I may be biased about this one, but Hubbard Lake is one of my favorite places on Earth. The sense of community and togetherness from this area is something you should get the experience of. My mom grew up on this lake, so we have visited many times each year. it's best to rent or take your own boat out for the day and anchor at a sandbar (where the party's at!) Bring a pair of waterproof shoes, and there are random rock piles and muscles you could get hurt on. I have not tried it yet, but I hear kayak day trips around the lake are really fun. Hubbard Lake is located on the east side of Michigan, south of the popular town of Alpena.

5. Downtown Traverse City

Front Street in Downtown Traverse City, Michigan.


This is a great city for window shopping as there are many gift shops and boutiques lining the streets. It can get expensive, so if you are on a budget, I recommend visiting a TC beach for the day and soaking in the summer Michigan sun. We visited on the fourth of July, and the fireworks over the lake were like no other. It was truly something I'll remember forever. My family and I took part of a day to just drive wherever the road took us, and we saw some magnificent houses that surely looked like they belonged in an HGTV show. While visiting, try a cherry product, as this is the cherry capital of the world! We had cherry mustard, jelly, soda, etc...

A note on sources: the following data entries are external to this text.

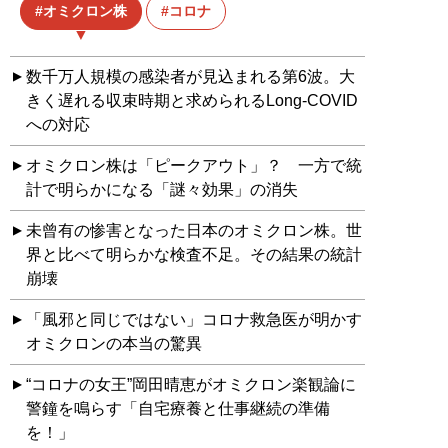
オミクロン株
コロナ
数千万人規模の感染者が見込まれる第6波。大
きく遅れる収束時期と求められるLong-COVID
への対応
オミクロン株は「ピークアウト」？ 一方で統
計で明らかになる「謎々効果」の消失
未曾有の惨害となった日本のオミクロン株。世
界と比べて明らかな検査不足。その結果の統計
崩壊
「風邪と同じではない」コロナ救急医が明かす
オミクロンの本当の驚異
“コロナの女王”岡田晴恵がオミクロン楽観論に
警鐘を鳴らす「自宅療養と仕事継続の準備
を！」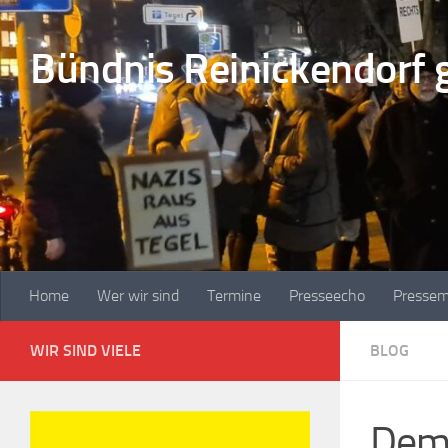
Zum Inhalt springen
Bündnis Reinickendorf 
Home
Wer wir sind
Termine
Presseecho
Pressem
WIR SIND VIELE
BLOG
Demo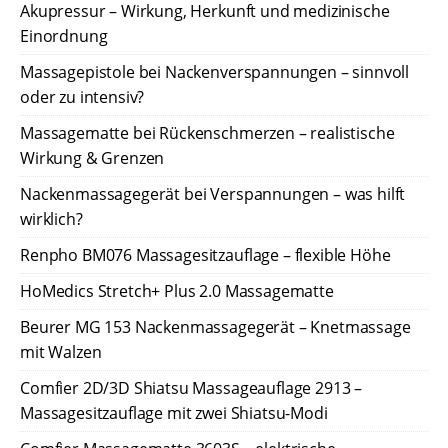
Akupressur – Wirkung, Herkunft und medizinische
Einordnung
Massagepistole bei Nackenverspannungen – sinnvoll
oder zu intensiv?
Massagematte bei Rückenschmerzen – realistische
Wirkung & Grenzen
Nackenmassagegerät bei Verspannungen – was hilft
wirklich?
Renpho BM076 Massagesitzauflage – flexible Höhe
HoMedics Stretch+ Plus 2.0 Massagematte
Beurer MG 153 Nackenmassagegerät – Knetmassage
mit Walzen
Comfier 2D/3D Shiatsu Massageauflage 2913 –
Massagesitzauflage mit zwei Shiatsu-Modi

6. Mission Point Lighthouse


Located in Old Mission state park, there is one road in and out of this peninsula. It's a scenic drive with wineries and cherry tree farms dotting the hills. At the very end is the lighthouse and attached museum atop a sandy beach. During our visit, it was storming treacherously, so we didn't get a chance to swim. The water was very visibly shallow though, and looked clear as day, even in the gusting winds. It's a small walk from the parking area to these attractions, but you won't want to miss out.

7. Lake Huron beaches


Lake Huron is lined with sandy beaches that will trick you into thinking you're in a tropical paradise. One of my family's favorite beaches is the beach at Harrisville state park in Harrisville, Michigan. The sand is white and it's a short walk from parking. There is a pavilion for lunch picnics and shade, and a play structure for kids. The beach area gets deep for a few feet, but then it's seemingly miles of knee-deep water. My cousins and I used to always bring a football or volleyball and throw it as far as we could. No matter how far out we went to retrieve it, the water never got above our waists. It's a good spot for kids, adults, dogs, and everyone in between. Another amazing beach is Oscoda Beach Park in Oscoda, MI. The water is shallow and sandy for hundreds of feet and good for wading or floating on a pool lounge. Here, there are more play options for kids. There's a boardwalk with a lookout to Lake Huron, which is astonishing in the summertime. Beware, the black flies can be quite annoying, so bring bug spray and lots of sunscreen!